The loss of red blood cell elasticity is central to the pathophysiology of sickle-cell disease. Normal red blood cells are quite elastic, which allows the cells to deform to pass through capillaries. In sickle-cell disease, low-oxygen tension promotes red blood cell sickling and repeated episodes of sickling damage the cell membrane and decrease the cell's elasticity. These cells fail to return to normal shape when normal oxygen tension is restored. As a consequence, these rigid blood cells are unable to deform as they pass through narrow capillaries, leading to vessel occlusion and ischaemia.

The actual anaemia of the illness is caused by haemolysis, the destruction of the red cells, because of their misshape. Although the bone marrow attempts to compensate by creating new red cells, it does not match the rate of destruction. Healthy red blood cells typically live 90–120 days, but sickle cells only survive 10–20 days.

Normally, humans have Haemoglobin A, which consists of two alpha and two beta chains,  
Haemoglobin A2, which consists of two alpha and two delta chains and
Haemoglobin F, consisting of two alpha and two gamma chains in their bodies. Of these, Haemoglobin A makes up around 96-97% of the normal haemoglobin in humans.

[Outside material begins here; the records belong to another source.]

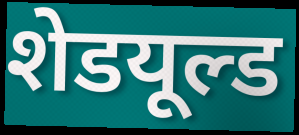
शेडयूल्ड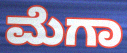
ಮೆಗಾ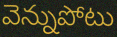
వెన్నుపోటు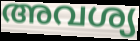
അവശ്യ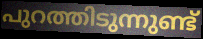
പുറത്തിടുന്നുണ്ട്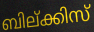
ബില്ക്കിസ്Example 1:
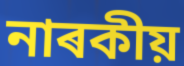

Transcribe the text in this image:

নাৰকীয়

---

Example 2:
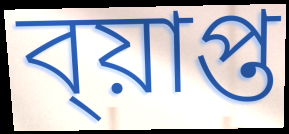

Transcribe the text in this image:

ব্য়াপ্ত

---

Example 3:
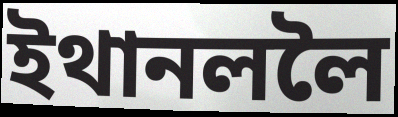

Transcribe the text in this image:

ইথানললৈ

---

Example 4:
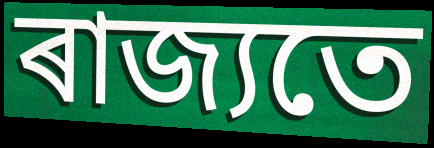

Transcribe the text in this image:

ৰাজ্যতে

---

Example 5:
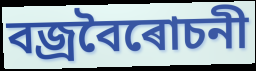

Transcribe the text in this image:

বজ্ৰবৈৰোচনী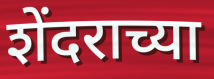
शेंदराच्या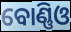
ବୋଣ୍ଣିଓ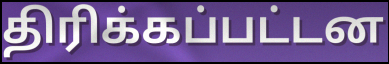
திரிக்கப்பட்டன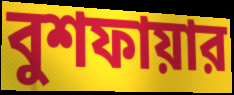
বুশফায়ারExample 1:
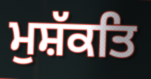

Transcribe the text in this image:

ਮੁਸ਼ੱਕਤਿ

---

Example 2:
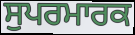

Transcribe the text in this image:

ਸੁਪਰਮਾਰਕ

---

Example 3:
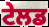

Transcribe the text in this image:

ਟੇਲਡ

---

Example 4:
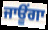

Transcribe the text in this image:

ਜਾਊਂਗਾ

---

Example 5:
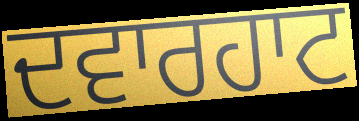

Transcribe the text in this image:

ਦਵਾਰਹਾਟ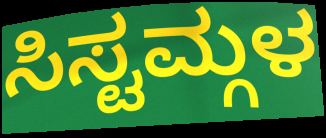
ಸಿಸ್ಟಮ್ಗಳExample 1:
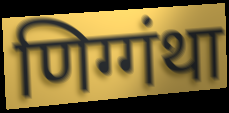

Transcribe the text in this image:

णिग्गंथा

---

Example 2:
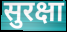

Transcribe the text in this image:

सुरक्षा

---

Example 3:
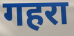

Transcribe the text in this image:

गहरा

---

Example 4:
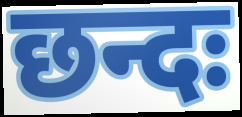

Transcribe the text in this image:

छन्दः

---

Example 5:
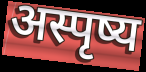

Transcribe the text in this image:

अस्पृष्य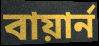
বায়ার্নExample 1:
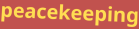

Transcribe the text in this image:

peacekeeping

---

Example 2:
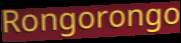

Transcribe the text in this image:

Rongorongo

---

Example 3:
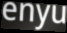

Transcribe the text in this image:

enyu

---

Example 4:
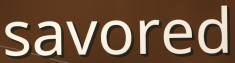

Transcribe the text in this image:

savored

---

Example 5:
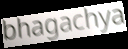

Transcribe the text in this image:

bhagachyaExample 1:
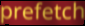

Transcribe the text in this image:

prefetch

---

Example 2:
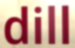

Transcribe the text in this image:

dill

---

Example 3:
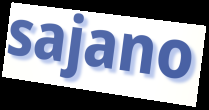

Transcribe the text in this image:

sajano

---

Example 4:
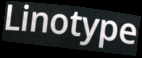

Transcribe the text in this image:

Linotype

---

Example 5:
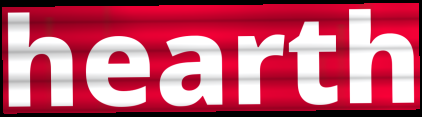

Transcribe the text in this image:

hearth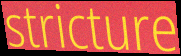
stricture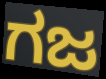
ಗಜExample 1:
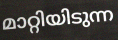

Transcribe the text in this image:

മാറ്റിയിടുന്ന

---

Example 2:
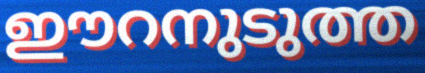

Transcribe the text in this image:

ഈറനുടുത്ത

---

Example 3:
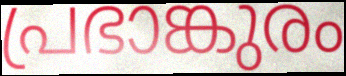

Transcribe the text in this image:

പ്രഭാങ്കുരം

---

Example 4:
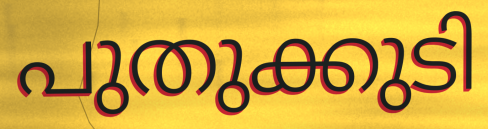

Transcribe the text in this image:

പുതുക്കുടി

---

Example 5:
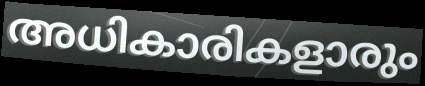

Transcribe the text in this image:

അധികാരികളാരും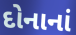
દોનાનાં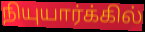
நியுயார்க்கில்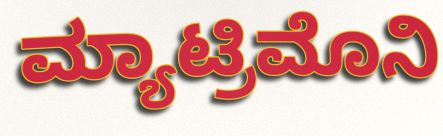
ಮ್ಯಾಟ್ರಿಮೊನಿ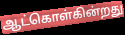
ஆட்கொள்கின்றது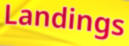
LandingsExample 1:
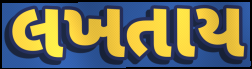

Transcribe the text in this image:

લખતાય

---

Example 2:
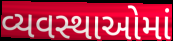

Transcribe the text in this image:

વ્યવસ્થાઓમાં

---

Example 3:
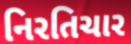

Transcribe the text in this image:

નિરતિચાર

The gene defect is a known mutation of a single nucleotide (see single-nucleotide polymorphism - SNP) (A to T) of the β-globin gene, which results in glutamic acid being substituted by valine at position 6. Haemoglobin S with this mutation is referred to as HbS, as opposed to the normal adult HbA. The genetic disorder is due to the mutation of a single nucleotide, from a GAG to GTG codon mutation, becoming a GUG codon by transcription. This is normally a benign mutation, causing no apparent effects on the secondary, tertiary, or quaternary structure of haemoglobin in conditions of normal oxygen concentration. What it does allow for, under conditions of low oxygen concentration, is the polymerization of the HbS itself. The deoxy form of haemoglobin exposes a hydrophobic patch on the protein between the E and F helices. The hydrophobic residues of the valine at position 6 of the beta chain in haemoglobin are able to associate with the hydrophobic patch, causing haemoglobin S molecules to aggregate and form fibrous precipitates.

Aplastic crisis

Aplastic crises are acute worsenings of the patient's baseline anaemia, producing pallor, tachycardia, and fatigue. This crisis is triggered by parvovirus B19, which directly affects erythropoiesis (production of red blood cells) by invading the red cell precursors and multiplying in them and destroying them. Parvovirus infection nearly completely prevents red blood cell production for two to three days. In normal individuals, this is of little consequence, but the shortened red cell life of sickle-cell patients results in an abrupt, life-threatening situation. Reticulocyte counts drop dramatically during the disease (causing reticulocytopenia), and the rapid turnover of red cells leads to the drop in haemoglobin. This crisis takes 4 days to one week to disappear. Most patients can be managed supportively; some need blood transfusion.